## About this task
In the copy, keep every line below as it is and leave out the pictures.

## Stored data
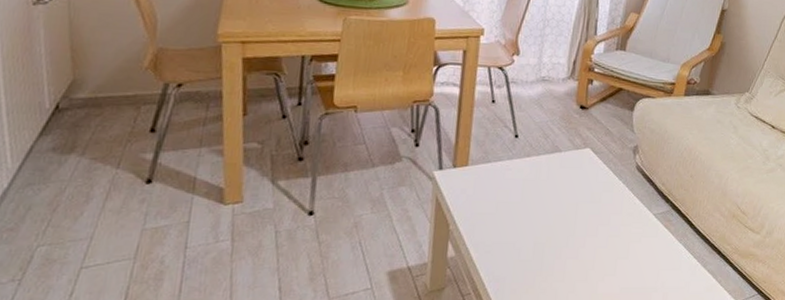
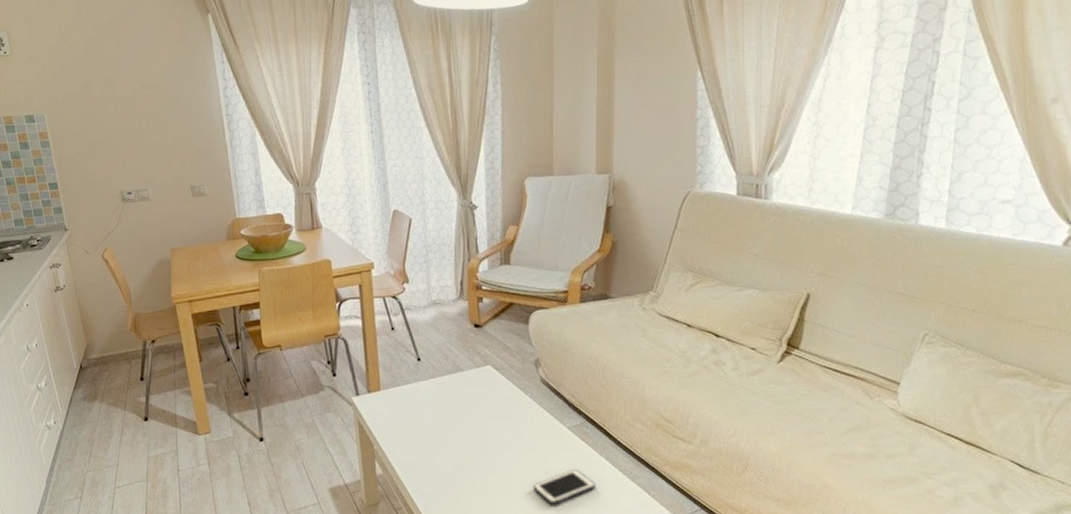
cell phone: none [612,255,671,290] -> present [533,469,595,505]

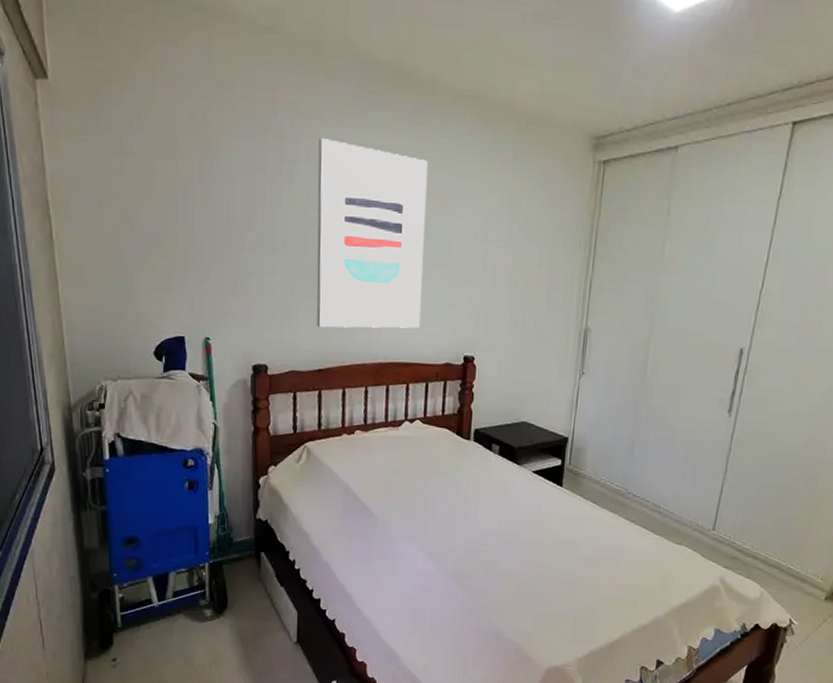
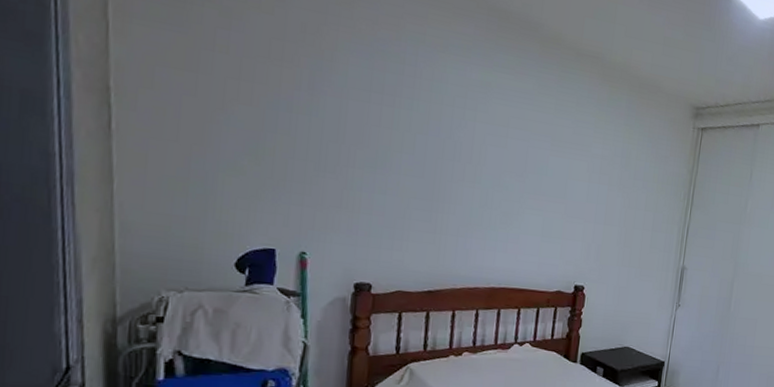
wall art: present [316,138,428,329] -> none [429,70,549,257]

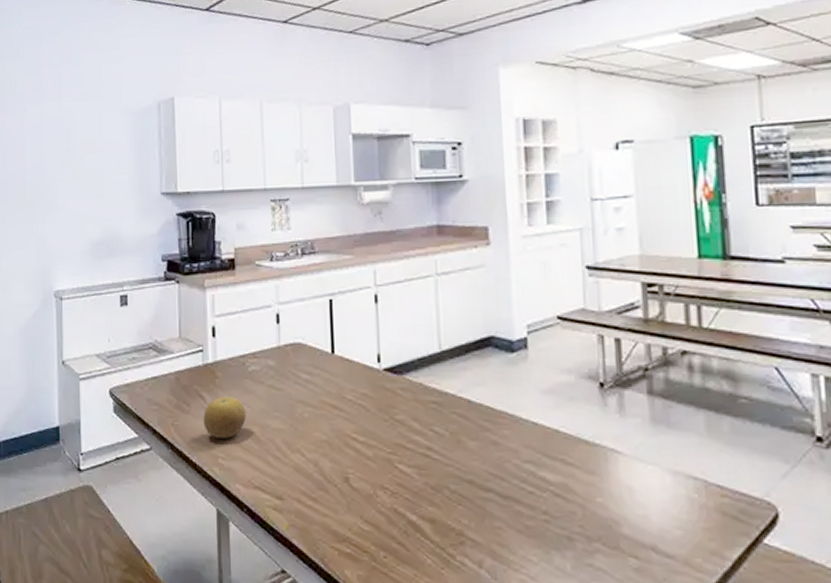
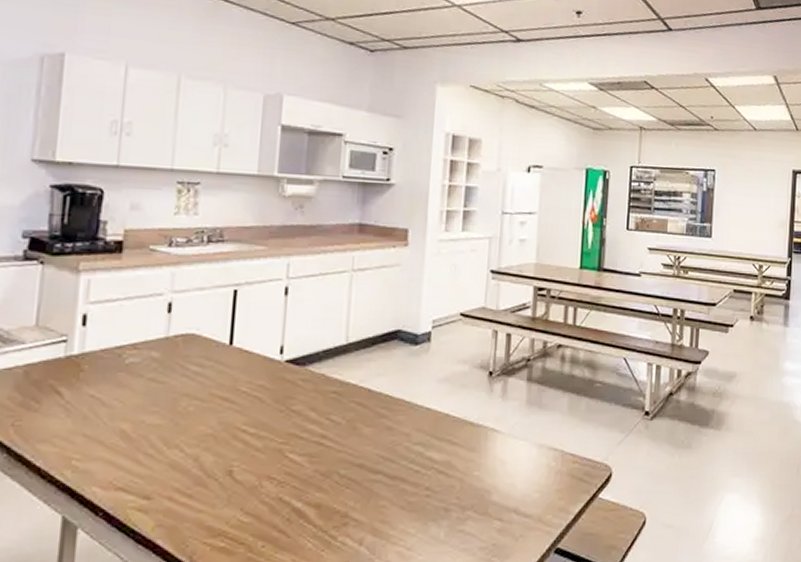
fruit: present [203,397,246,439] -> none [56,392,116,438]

## Exercise answer
cell phone: none [612,255,671,290] -> present [533,469,595,505]

wall art: present [316,138,428,329] -> none [429,70,549,257]

fruit: present [203,397,246,439] -> none [56,392,116,438]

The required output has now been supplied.